Integrating Physiology and Architecture in Models of Fruit Expansion

Architectural properties of a fruit, such as its shape, vascular patterns, and skin morphology, play a significant role in determining the distributions of water, carbohydrates, and nutrients inside the fruit. Understanding the impact of these properties on fruit quality is difficult because they develop over time and are highly dependent on both genetic and environmental controls.
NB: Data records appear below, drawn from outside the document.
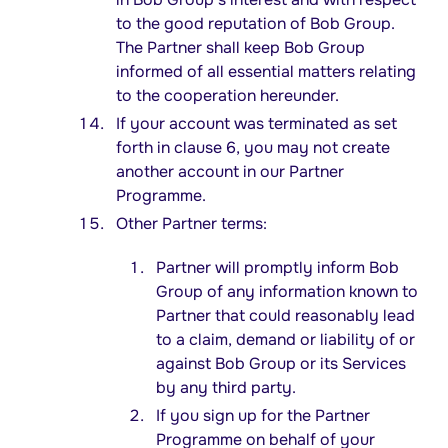
to the good reputation of Bob Group.
The Partner shall keep Bob Group
informed of all essential matters relating
to the cooperation hereunder.
If your account was terminated as set
forth in clause 6, you may not create
another account in our Partner
Programme.
Other Partner terms:
Partner will promptly inform Bob
Group of any information known to
Partner that could reasonably lead
to a claim, demand or liability of or
against Bob Group or its Services
by any third party.
If you sign up for the Partner
Programme on behalf of your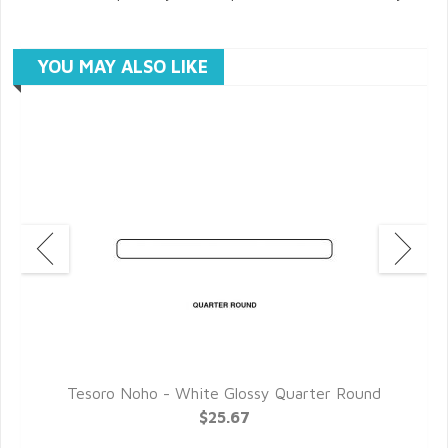
YOU MAY ALSO LIKE
l
Tesoro Noho - White Glossy Quarter Round
$25.67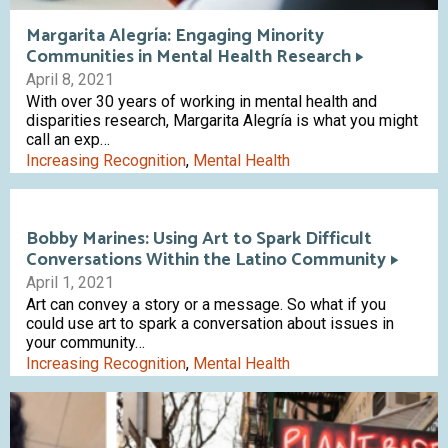
Margarita Alegría: Engaging Minority
Communities in Mental Health Research
April 8, 2021
With over 30 years of working in mental health and
disparities research, Margarita Alegría is what you might
call an exp…
Increasing Recognition
,
Mental Health
Bobby Marines: Using Art to Spark Difficult
Conversations Within the Latino Community
April 1, 2021
Art can convey a story or a message. So what if you
could use art to spark a conversation about issues in
your community…
Increasing Recognition
,
Mental Health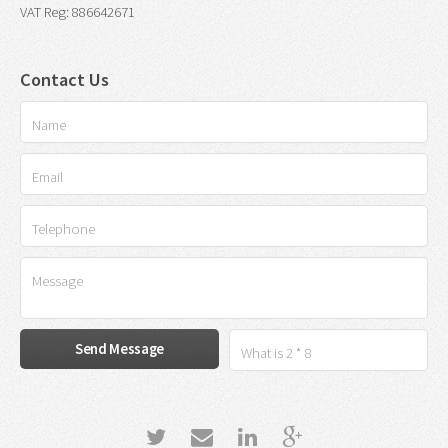
VAT Reg: 886642671
Contact Us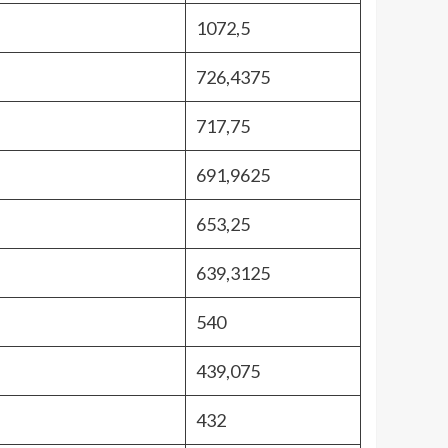
1072,5
726,4375
717,75
691,9625
653,25
639,3125
540
439,075
432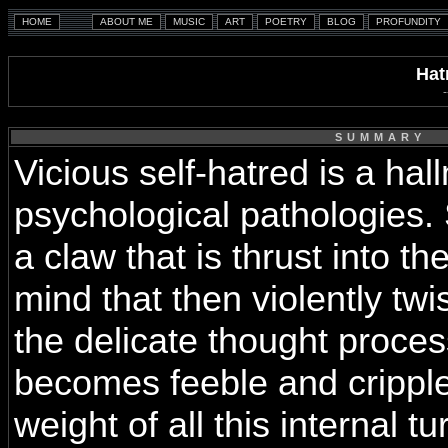
Hat
SUMMARY
Vicious self-hatred is a ha
psychological pathologies. S
a claw that is thrust into th
mind that then violently twi
the delicate thought proces
becomes feeble and crippl
weight of all this internal t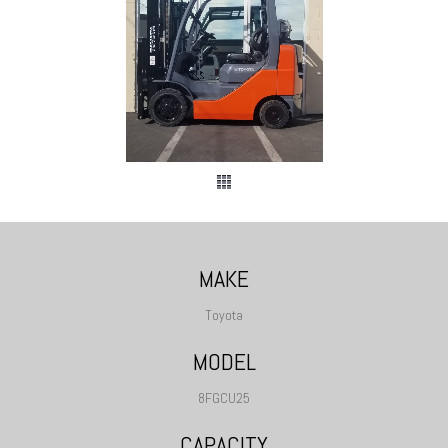
MAKE
Toyota
MODEL
8FGCU25
CAPACITY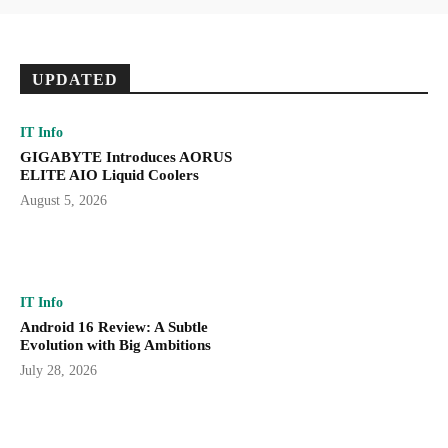
UPDATED
IT Info
GIGABYTE Introduces AORUS
ELITE AIO Liquid Coolers
August 5, 2026
IT Info
Android 16 Review: A Subtle
Evolution with Big Ambitions
July 28, 2026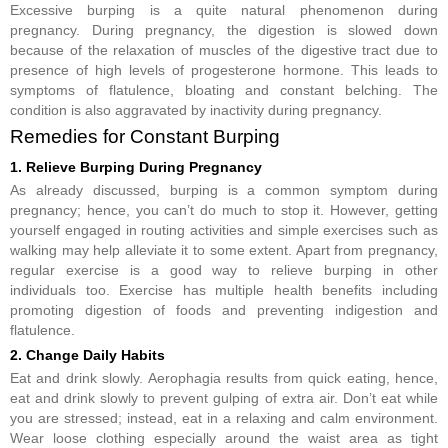
Excessive burping is a quite natural phenomenon during
pregnancy. During pregnancy, the digestion is slowed down
because of the relaxation of muscles of the digestive tract due to
presence of high levels of progesterone hormone. This leads to
symptoms of flatulence, bloating and constant belching. The
condition is also aggravated by inactivity during pregnancy.
Remedies for Constant Burping
1. Relieve Burping During Pregnancy
As already discussed, burping is a common symptom during
pregnancy; hence, you can’t do much to stop it. However, getting
yourself engaged in routing activities and simple exercises such as
walking may help alleviate it to some extent. Apart from pregnancy,
regular exercise is a good way to relieve burping in other
individuals too. Exercise has multiple health benefits including
promoting digestion of foods and preventing indigestion and
flatulence.
2. Change Daily Habits
Eat and drink slowly. Aerophagia results from quick eating, hence,
eat and drink slowly to prevent gulping of extra air. Don’t eat while
you are stressed; instead, eat in a relaxing and calm environment.
Wear loose clothing especially around the waist area as tight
We present a 3D functional-structural fruit model that can be used to investigate effects of the principle architectural properties on fruit quality. We use a three step modeling pipeline in the OpenAlea platform: (1) creating a 3D volumetric mesh representation of the internal and external fruit structure, (2) generating a complex network of vasculature that is embedded within this mesh, and (3) integrating aspects of the fruits function, such as water and dry matter transport, with the fruits structure. We restrict our approach to the phase where fruit growth is mostly due to cell expansion and the fruit has already differentiated into different tissue types. We show how fruit shape affects vascular patterns and, as a consequence, the distribution of sugar/water in tomato fruit. Furthermore, we show that strong interaction between tomato fruit shape and vessel density induces, independently of size, an important and contrasted gradient of water supply from the pedicel to the blossom end of the fruit. We also demonstrate how skin morphology related to microcracking distribution affects the distribution of water and sugars inside nectarine fruit. Our results show that such a generic model permits detailed studies of various, unexplored architectural features affecting fruit quality development.

Challenges in integrating genetic control in plant and crop models

Predicting genotype-to-phenotype relationships under contrasting environments is a great challenge for plant biology and breeding. Classical crop models have been developed to predict crop yield or product quality under fluctuating environments but they are usually calibrated for a single genotype, restricting the validity range of the model itself. To overcome this limitation, genetic control has to be integrated into crop models and genotype × environment interactions have to be made explicit.